Document excerpt |
Congresswoman Claudia Tenney (R-22) held a forum to discuss the effects of the Broome County opioid epidemic on Tuesday night.
The forum, held in Symposium Hall at the Center of Excellence at Binghamton University, was meant to raise awareness on the challenges of combating addiction. A panel answered questions from the community attendees.
The panel included Jill Alford-Hammitt, the manager of the alcohol and drug education prevention team at Lourdes Hospital and member of Broome Opioid Abuse Council; Alan Wilmarth, administrative director of behavioral health at United Health Services Hospitals; Alexis Pleus, chief rainmaker at Truth Pharm, a nonprofit that attempts to decrease the stigma associated with addiction; and Jessica Dube, an addiction survivor.
The number of people gaining assistance in combating addiction in the county has risen in recent years. According to data from the New York State Department of Health, the number of unique clients admitted to Office of Alcoholism and Substance Abuse Services certified chemical dependence treatment programs in Broome County rose from 821 in 2015 to 924 in 2016. Many community members who attended the forum looked to increase these numbers by spreading awareness of where addicts can access opioid addiction treatment.

Dataset |
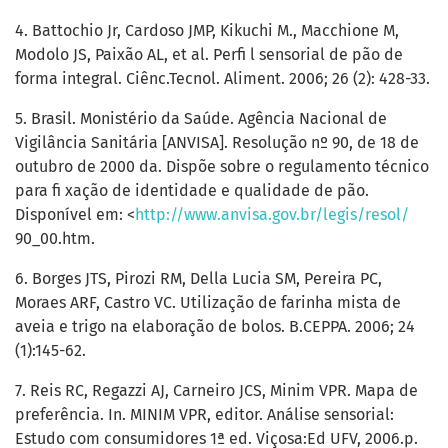
4. Battochio Jr, Cardoso JMP, Kikuchi M., Macchione M,
Modolo JS, Paixão AL, et al. Perfi l sensorial de pão de
forma integral. Ciênc.Tecnol. Aliment. 2006; 26 (2): 428-33.
5. Brasil. Monistério da Saúde. Agência Nacional de
Vigilância Sanitária [ANVISA]. Resolução nº 90, de 18 de
outubro de 2000 da. Dispõe sobre o regulamento técnico
para fi xação de identidade e qualidade de pão.
Disponível em: <
http://www.anvisa.gov.br/legis/resol/
90_00.htm.
6. Borges JTS, Pirozi RM, Della Lucia SM, Pereira PC,
Moraes ARF, Castro VC. Utilização de farinha mista de
aveia e trigo na elaboração de bolos. B.CEPPA. 2006; 24
(1):145-62.
7. Reis RC, Regazzi AJ, Carneiro JCS, Minim VPR. Mapa de
preferência. In. MINIM VPR, editor. Análise sensorial:
Estudo com consumidores 1ª ed. Viçosa:Ed UFV, 2006.p.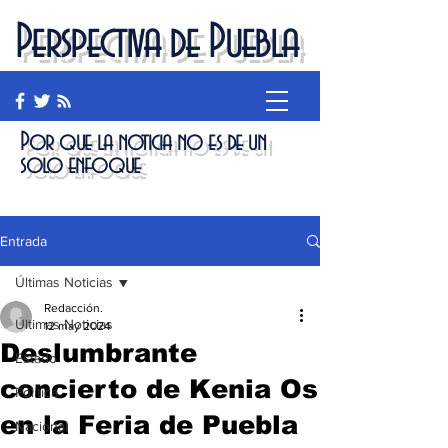
Perspectiva de Puebla
Por que la noticia no es de un
solo enfoque
Entrada
Últimas Noticias
Redacción.
Últimas Noticias
12 may 2024
Deslumbrante
Estado
concierto de Kenia Os
Política
en la Feria de Puebla
Nacional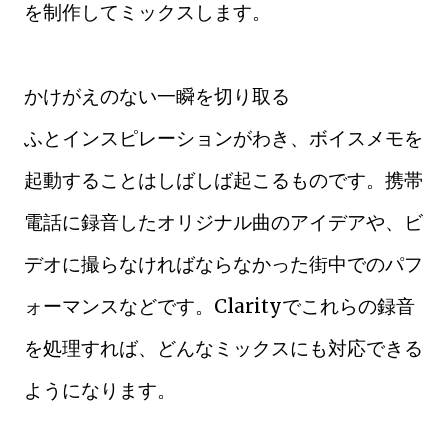
を制作してミックスします。
かけがえのない一瞬を切り取る
ふとインスピレーションがわき、ボイスメモを
起動することはしばしば起こるものです。携帯
電話に録音したオリジナル曲のアイデアや、ビ
デオに撮らなければならなかった街中でのパフ
ォーマンスなどです。Clarityでこれらの録音
を処理すれば、どんなミックスにも対応できる
ようになります。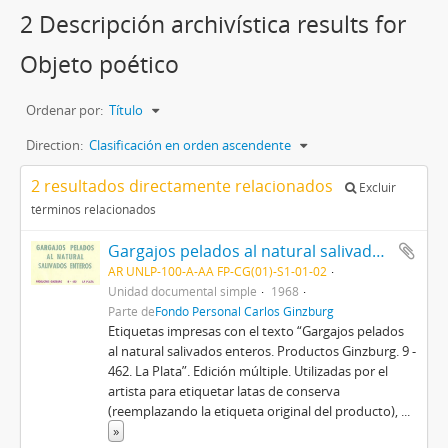
2 Descripción archivística results for
Objeto poético
Ordenar por:
Título
Direction:
Clasificación en orden ascendente
2 resultados directamente relacionados
Excluir
términos relacionados
Gargajos pelados al natural salivados enteros 1968
AR UNLP-100-A-AA FP-CG(01)-S1-01-02
Unidad documental simple
1968
Parte de
Fondo Personal Carlos Ginzburg
Etiquetas impresas con el texto “Gargajos pelados
al natural salivados enteros. Productos Ginzburg. 9 -
462. La Plata”. Edición múltiple. Utilizadas por el
artista para etiquetar latas de conserva
(reemplazando la etiqueta original del producto),
...
»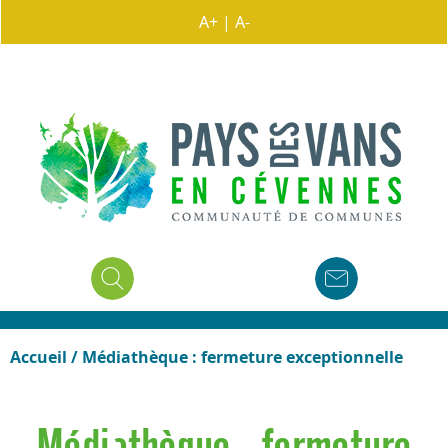
A+
|
A-
Accueil
/
Médiathèque : fermeture exceptionnelle
Médiathèque : fermeture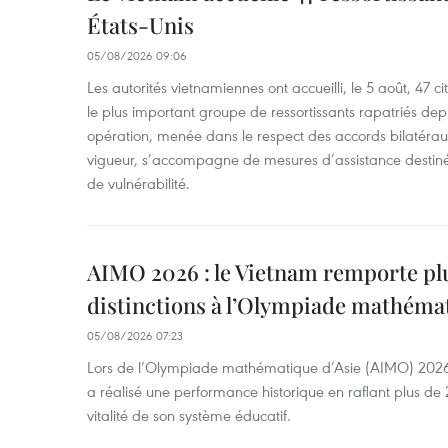
États-Unis
05/08/2026 09:06
Les autorités vietnamiennes ont accueilli, le 5 août, 47 c
le plus important groupe de ressortissants rapatriés de
opération, menée dans le respect des accords bilatéraux 
vigueur, s’accompagne de mesures d’assistance destiné
de vulnérabilité.
AIMO 2026 : le Vietnam remporte pl
distinctions à l’Olympiade mathémat
05/08/2026 07:23
Lors de l’Olympiade mathématique d’Asie (AIMO) 2026
a réalisé une performance historique en raflant plus de 2
vitalité de son système éducatif.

Problem set |
1 - Answer these questions from the opioid forum article, writing each answer on its own line and marking it (a), (b), or (c) to match:
(a) Where was the forum held?
(b) What position does Alan Wilmarth hold?
(c) How many unique clients were admitted to certified chemical dependence treatment programs in Broome County in 2016?
2 - For each statement below, say whether it agrees with the opioid forum article. Answer yes or no and quote the words from the article that decide it.
(a) The forum took place on a Tuesday night.
(b) Jessica Dube manages the alcohol and drug education prevention team at Lourdes Hospital.
(c) The number of unique clients admitted to certified treatment programs in Broome County fell from 2015 to 2016.

Replies |
1 -
(a) In Symposium Hall at the Center of Excellence at Binghamton University
(b) Administrative director of behavioral health at United Health Services Hospitals
(c) 924

2 -
(a) Yes: "on Tuesday night."
(b) No: "Jessica Dube, an addiction survivor."
(c) No: "rose from 821 in 2015 to 924 in 2016."